▸ EXERCISE DETAILS
Could you output each line below exactly as it appears, excluding any pictures?

────

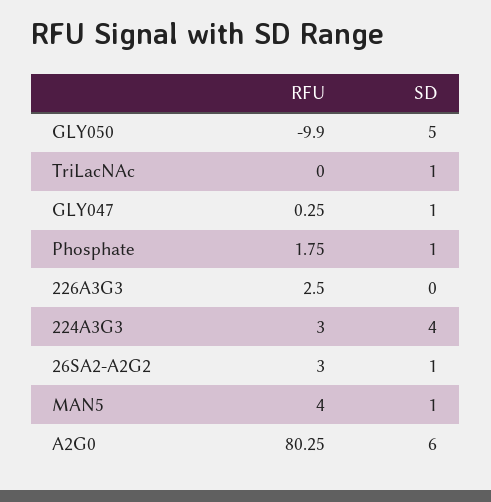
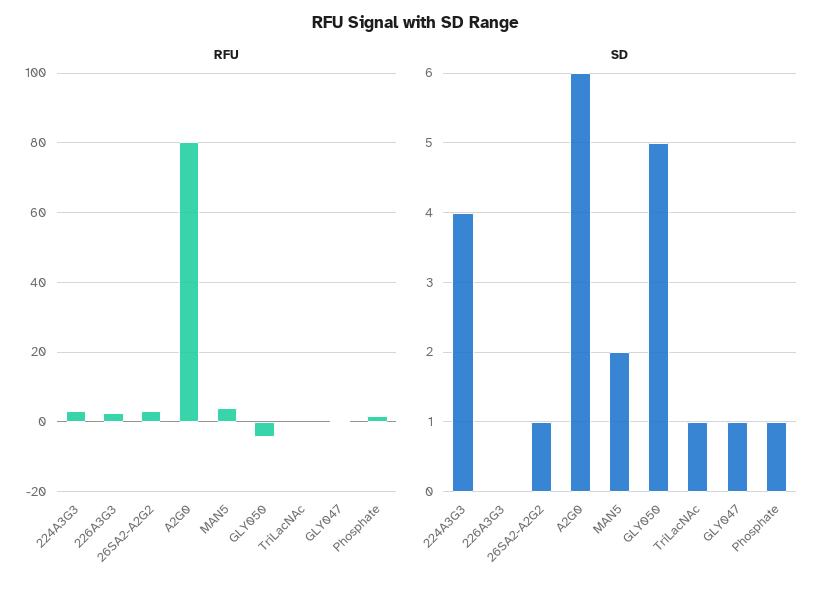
  {
    "RFU": {
-     "GLY050": -9.9,
+     "GLY050": -4,
      "TriLacNAc": 0,
      "GLY047": 0.25,
      "Phosphate": 1.75,
      "226A3G3": 2.5,
      "224A3G3": 3,
      "26SA2-A2G2": 3,
      "MAN5": 4,
      "A2G0": 80.25
    },
    "SD": {
      "GLY050": 5,
      "TriLacNAc": 1,
      "GLY047": 1,
      "Phosphate": 1,
      "226A3G3": 0,
      "224A3G3": 4,
      "26SA2-A2G2": 1,
-     "MAN5": 1,
+     "MAN5": 2,
      "A2G0": 6
    }
  }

────

▸ EXERCISE ANSWER
  {
    "RFU": {
-     "GLY050": -9.9,
+     "GLY050": -4,
      "TriLacNAc": 0,
      "GLY047": 0.25,
      "Phosphate": 1.75,
      "226A3G3": 2.5,
      "224A3G3": 3,
      "26SA2-A2G2": 3,
      "MAN5": 4,
      "A2G0": 80.25
    },
    "SD": {
      "GLY050": 5,
      "TriLacNAc": 1,
      "GLY047": 1,
      "Phosphate": 1,
      "226A3G3": 0,
      "224A3G3": 4,
      "26SA2-A2G2": 1,
-     "MAN5": 1,
+     "MAN5": 2,
      "A2G0": 6
    }
  }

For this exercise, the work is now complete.